● DATA EXCERPTS

########

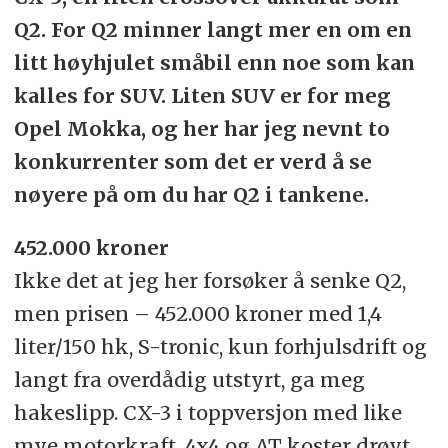
Q2. For Q2 minner langt mer en om en
litt høyhjulet småbil enn noe som kan
kalles for SUV. Liten SUV er for meg
Opel Mokka, og her har jeg nevnt to
konkurrenter som det er verd å se
nøyere på om du har Q2 i tankene.
452.000 kroner
Ikke det at jeg her forsøker å senke Q2,
men prisen – 452.000 kroner med 1,4
liter/150 hk, S-tronic, kun forhjulsdrift og
langt fra overdådig utstyrt, ga meg
hakeslipp. CX-3 i toppversjon med like
mye motorkraft, 4x4 og AT koster drøyt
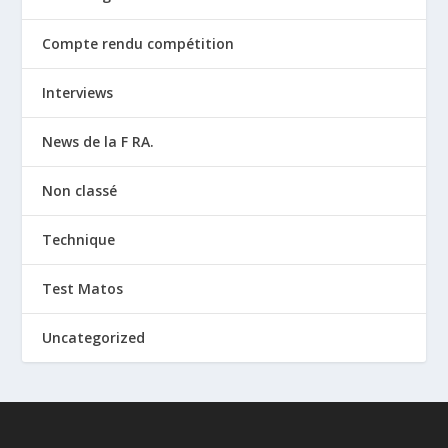
Compte rendu compétition
Interviews
News de la F RA.
Non classé
Technique
Test Matos
Uncategorized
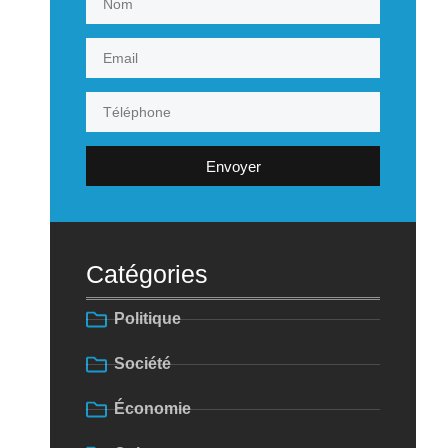
Envoyer
Catégories
Politique
Société
Économie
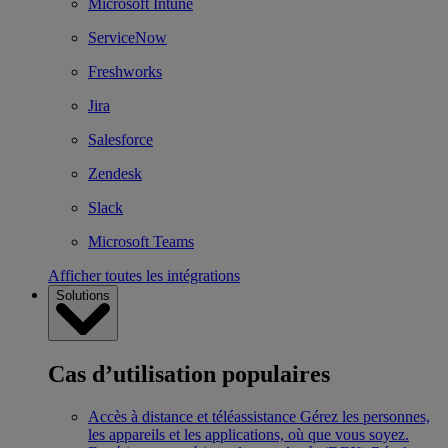
Microsoft Intune
ServiceNow
Freshworks
Jira
Salesforce
Zendesk
Slack
Microsoft Teams
Afficher toutes les intégrations
Solutions
Cas d’utilisation populaires
Accès à distance et téléassistance
Gérez les personnes,
les appareils et les applications, où que vous soyez.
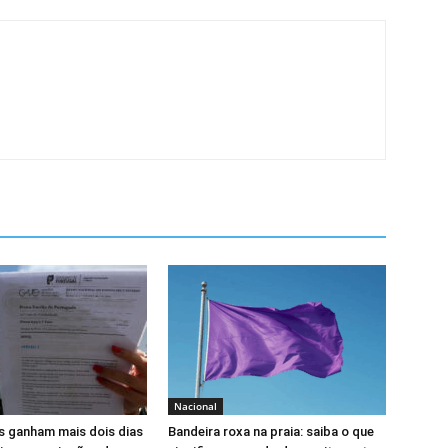
Nacional
s ganham mais dois dias
Bandeira roxa na praia: saiba o que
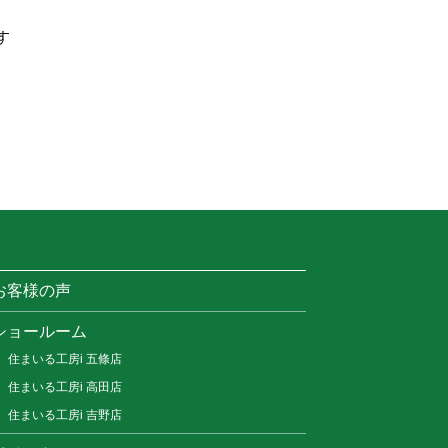
す
お客様の声
ショールーム
住まいる工房i 五條店
住まいる工房i 高田店
住まいる工房i 吉野店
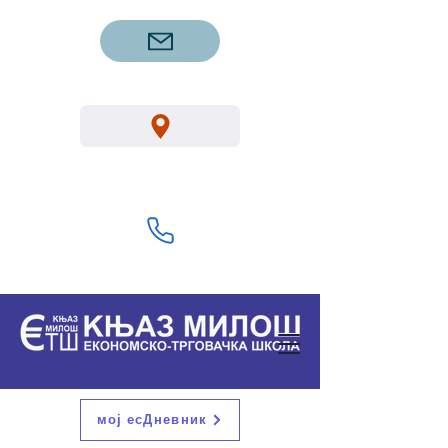
etsgm.knjazmilos@gmail.com
Вука Караџића 1, Горњи Милановац
32300
+381 32 713 322
мој есДневник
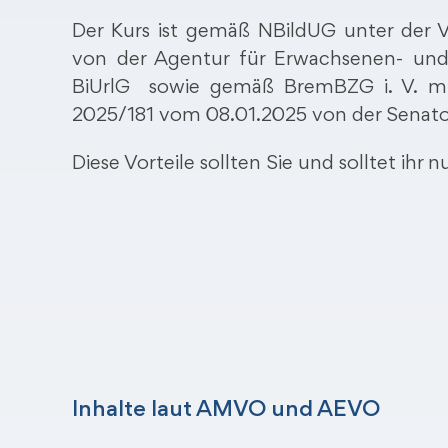
Der Kurs ist gemäß NBildUG unter der 
von der Agentur für Erwachsenen- und 
BiUrlG sowie gemäß BremBZG i. V. m
2025/181 vom 08.01.2025 von der Senator
Diese Vorteile sollten Sie und solltet ihr n
Inhalte laut AMVO und AEVO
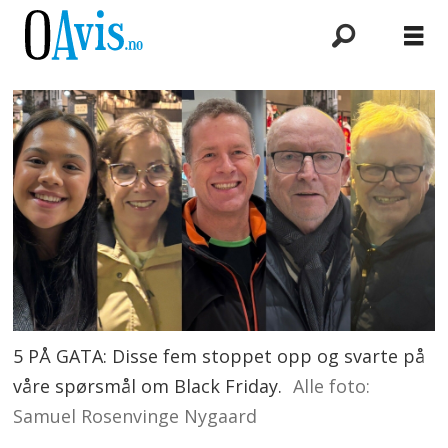
5 PÅ GATA: Disse fem stoppet opp og svarte på
våre spørsmål om Black Friday.
Alle foto:
Samuel Rosenvinge Nygaard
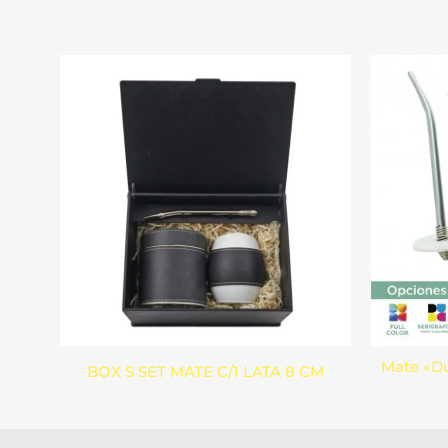
Mate «Du
BOX S SET MATE C/1 LATA 8 CM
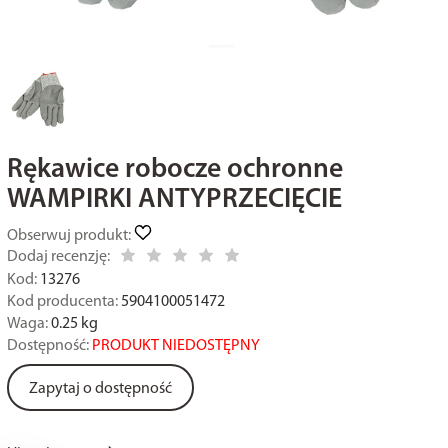
Rękawice robocze ochronne
WAMPIRKI ANTYPRZECIĘCIE
Obserwuj produkt:
Dodaj recenzję:
Kod:
13276
Kod producenta:
5904100051472
Waga:
0.25
kg
Dostępność:
PRODUKT NIEDOSTĘPNY
Zapytaj o dostępność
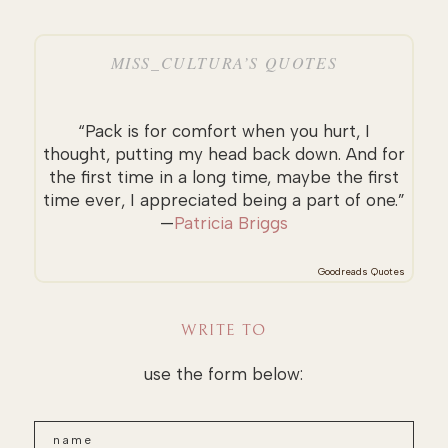
MISS_CULTURA’S QUOTES
“Pack is for comfort when you hurt, I
thought, putting my head back down. And for
the first time in a long time, maybe the first
time ever, I appreciated being a part of one.”
—
Patricia Briggs
Goodreads Quotes
WRITE TO
use the form below:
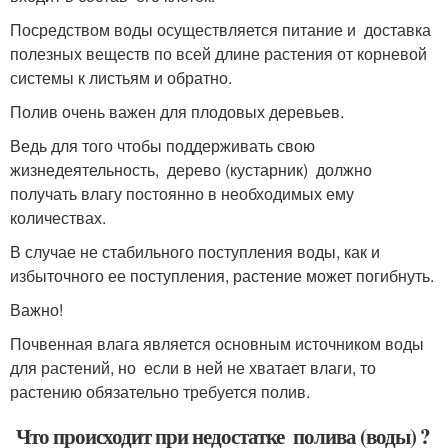
Посредством воды осуществляется питание и доставка
полезных веществ по всей длине растения от корневой
системы к листьям и обратно.
Полив очень важен для плодовых деревьев.
Ведь для того чтобы поддерживать свою
жизнедеятельность, дерево (кустарник) должно
получать влагу постоянно в необходимых ему
количествах.
В случае не стабильного поступления воды, как и
избыточного ее поступления, растение может погибнуть.
Важно!
Почвенная влага является основным источником воды
для растений, но если в ней не хватает влаги, то
растению обязательно требуется полив.
Что происходит при недостатке полива (воды) ?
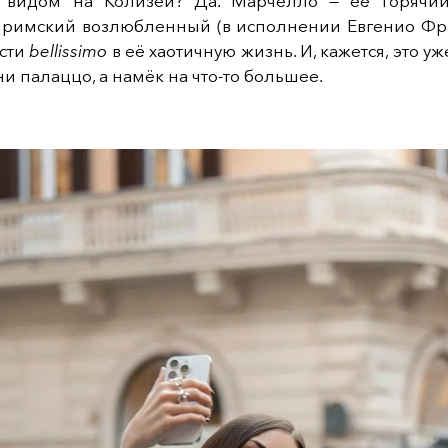
 видом на Колизей? Да. Марчелло — её горячи
 римский возлюбленный (в исполнении Евгенио Фр
ести
bellissimo
в её хаотичную жизнь. И, кажется, это уж
ни палаццо, а намёк на что-то большее.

########

Reproduce the text that accompanies each picture in the material above, line for line and without changes. Leave the pictures themselves out of your answer.

Q2. For Q2 minner langt mer en om en
litt høyhjulet småbil enn noe som kan
kalles for SUV. Liten SUV er for meg
Opel Mokka, og her har jeg nevnt to
konkurrenter som det er verd å se
nøyere på om du har Q2 i tankene.
452.000 kroner
Ikke det at jeg her forsøker å senke Q2,
men prisen – 452.000 kroner med 1,4
liter/150 hk, S-tronic, kun forhjulsdrift og
langt fra overdådig utstyrt, ga meg
hakeslipp. CX-3 i toppversjon med like
mye motorkraft, 4x4 og AT koster drøyt
Compte rendu compétition
Interviews
News de la F RA.
Non classé
Technique
Test Matos
Uncategorized
Envoyer
Catégories
Politique
Société
Économie
Microsoft Intune
ServiceNow
Freshworks
Jira
Salesforce
Zendesk
Slack
Microsoft Teams
Afficher toutes les intégrations
Solutions
Cas d’utilisation populaires
Accès à distance et téléassistance
Gérez les personnes,
les appareils et les applications, où que vous soyez.
Nacional
s ganham mais dois dias
Bandeira roxa na praia: saiba o que
す
お客様の声
ショールーム
住まいる工房i 五條店
住まいる工房i 高田店
住まいる工房i 吉野店
etsgm.knjazmilos@gmail.com
Вука Караџића 1, Горњи Милановац
32300
+381 32 713 322
мој есДневник
Der Kurs ist gemäß NBildUG unter der 
von der Agentur für Erwachsenen- und 
BiUrlG sowie gemäß BremBZG i. V. m
2025/181 vom 08.01.2025 von der Senator
Diese Vorteile sollten Sie und solltet ihr n
Inhalte laut AMVO und AEVO
5 PÅ GATA: Disse fem stoppet opp og svarte på
våre spørsmål om Black Friday.
Alle foto:
Samuel Rosenvinge Nygaard
Mate «Du
BOX S SET MATE C/1 LATA 8 CM
Rękawice robocze ochronne
WAMPIRKI ANTYPRZECIĘCIE
Obserwuj produkt:
Dodaj recenzję:
Kod:
13276
Kod producenta:
5904100051472
Waga:
0.25
kg
Dostępność:
PRODUKT NIEDOSTĘPNY
Zapytaj o dostępność
MISS_CULTURA’S QUOTES
“Pack is for comfort when you hurt, I
thought, putting my head back down. And for
the first time in a long time, maybe the first
time ever, I appreciated being a part of one.”
—
Patricia Briggs
Goodreads Quotes
WRITE TO
use the form below:
Посредством воды осуществляется питание и доставка
полезных веществ по всей длине растения от корневой
системы к листьям и обратно.
Полив очень важен для плодовых деревьев.
Ведь для того чтобы поддерживать свою
жизнедеятельность, дерево (кустарник) должно
получать влагу постоянно в необходимых ему
количествах.
В случае не стабильного поступления воды, как и
избыточного ее поступления, растение может погибнуть.
Важно!
Почвенная влага является основным источником воды
для растений, но если в ней не хватает влаги, то
растению обязательно требуется полив.
Что происходит при недостатке полива (воды) ?
 видом на Колизей? Да. Марчелло — её горячи
 римский возлюбленный (в исполнении Евгенио Фр
ести
bellissimo
в её хаотичную жизнь. И, кажется, это уж
ни палаццо, а намёк на что-то большее.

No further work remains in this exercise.